Audi, yeah; Hertz, meh

published: Tue, 25-Sep-2007   |   updated: Tue, 25-Sep-2007
Grey Audi A3

On our recent trip to visit the homeland and my family, we stopped off at Hertz at Heathrow as usual to pick up our rental car. As we drove in to the Hertz place on the mini-bus from the terminal, we saw an Audi A3 ready for pick-up in the Gold Membership area. We looked at each other and agreed it would be fun to rent one, just to see how different it was from mine.

Inside, the clerk offered me an Audi A3 for a mere £25 a day more than the car I'd booked. Yes, I know, with the current currency rate that was more than $50 a day more, but I said what the heck. I'd got a new platinum Visa card recently that covered car rental insurance as a perk, so the money I saved on insurance I put towards an upgrade.

We got a grey one, none of the extra cost features as in mine, but an Audi A3 nevertheless. I started it up and realized it was a diesel. Funny that, the clerk hadn't said anything about it. It was a 2.0 litre turbodiesel though, so I said, what the heck, let's keep it and experience the difference.

We drove out of Hertz and immediately hit slow traffic on the way out of Heathrow: the tubes were on strike in London for three days and the M4 was pretty grim. Still after a little while we got on to the M25 going clockwise, which was pretty smooth going. Not so the anti- clockwise direction: a pretty stationary traffic jam all told.

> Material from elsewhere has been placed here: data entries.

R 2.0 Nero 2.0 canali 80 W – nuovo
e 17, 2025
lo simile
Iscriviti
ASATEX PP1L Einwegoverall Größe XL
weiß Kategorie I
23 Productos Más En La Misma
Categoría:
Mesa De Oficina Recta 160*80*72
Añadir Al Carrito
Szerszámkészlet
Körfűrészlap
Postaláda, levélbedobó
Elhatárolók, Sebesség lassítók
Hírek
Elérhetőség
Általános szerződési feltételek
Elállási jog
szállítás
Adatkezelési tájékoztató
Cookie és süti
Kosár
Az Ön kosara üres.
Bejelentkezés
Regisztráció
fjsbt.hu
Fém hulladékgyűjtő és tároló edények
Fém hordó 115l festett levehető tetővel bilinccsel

Of course it was then I noticed some things wrong with the car. First thing was the fuel light came on, with that familiar Audi bing to warn me. WTF? It was supposed to be full. Uh huh, 'fraid not, only one eighth full. I looked at the opposite carriageway: no way was I going to turn back and complain, it would take all day and we were just thankful to be on our way after our flights. I mentally wrote off the £40 in fuel that I'd paid for but didn't have.

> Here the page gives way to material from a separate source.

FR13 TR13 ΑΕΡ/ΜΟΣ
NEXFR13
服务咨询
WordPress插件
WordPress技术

Second was the passenger mirror. I noticed it was angled outwards too much when I was pulling back into the middle lane after overtaking someone. I used the mirror knob to adjust it, but it didn't move. The mirror was broken. WTF, doubled? Donna slid down her window and tapped it into roughly the right place, and we continued. (Later on in the trip, a couple of days later, it fell out completely, only held on with wires. I put it back in the housing and gave up with it.)

Third — yes, indeed, there was a third — I started to get warm and started fiddling with the air conditioning and vents. It's nice in that you can set the passenger's and the driver's temperatures separately: Donna is always cold and I'm always warm. So I set the temperatures -- in Celsius, not Fahrenheit! -- and set the fan speed. And then I noticed that the driver's left hand vent was broken. The louvres seem to have been snapped off the guiding post that ensures they all angle in the same direction. WTF, tripled?

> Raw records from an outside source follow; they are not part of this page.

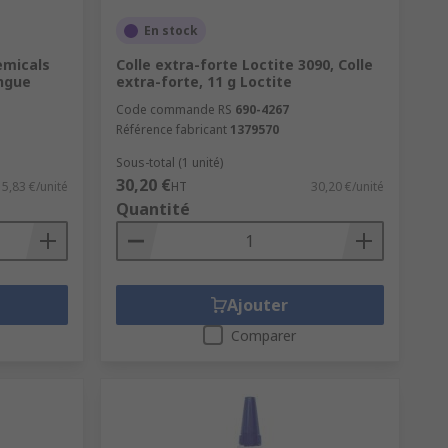
En stock
emicals
Colle extra-forte Loctite 3090, Colle
ingue
extra-forte, 11 g Loctite
Code commande RS
690-4267
Référence fabricant
1379570
Sous-total (1 unité)
30,20 €
15,83 €/unité
HT
30,20 €/unité
ar exemple, permettent de répartir la
Quantité
dulent le niveau d'adhérence.
sique, est au cœur de l'action de
es activateurs accélèrent le durcissement
Ajouter
ilisés pour diminuer la force
Comparer
 freins filet permettent d'éviter le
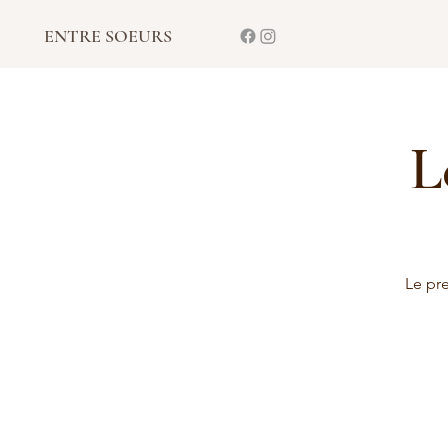
ENTRE SOEURS
L
Le pre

By this time we were coming off the M25 onto the M1 into a whole bunch of carriageway-widening road works. There was really no way we were going back now.

Apart from that the car was great for the rest of the trip. The turbodiesel was fine, not quite as rapid an acceleration as mine, but I'll admit I was sometimes caught out by the acceleration pick-up from a dead stop and would stall. Other than that the turbodiesel was smooth and quiet, as was the whole car come to that.

It did everything we threw at it, including some of the steepest hills in England. We went on some ferocious one-track roads in the Lake District (Hardknott Pass, if you know it, where the Roman fort is) and at one point we had to squeeze by another car with me flush against a stone wall and about two inches between us. Gulp.

There were no problems with the car, apart from the mirror and vent. The diesel was more economical than petrol — it seemed to take ages for it to get to empty once I'd filled it on the M1 going north.

And, compared to here in Colorado Springs where it's extremely rare to see any A3s, there were A3s all over the place. At one point in our journey up to my parents' in North Yorkshire, I was the middle one in a convoy of three A3s all bombing along in the fast lane.

On our return to Hertz, it was early in the morning. The guy checking the car in didn't say anything to me, not a word. No hello, no cheery good morning. Just wrapped up in a balaclava and scarf so you couldn't even see his mouth. There was no way I could have argued about the fuel issue anyway, and, given the complete lack of interest in me or my experiences with the car, I couldn't give a damn to even explain the faults we'd seen. Stuff it.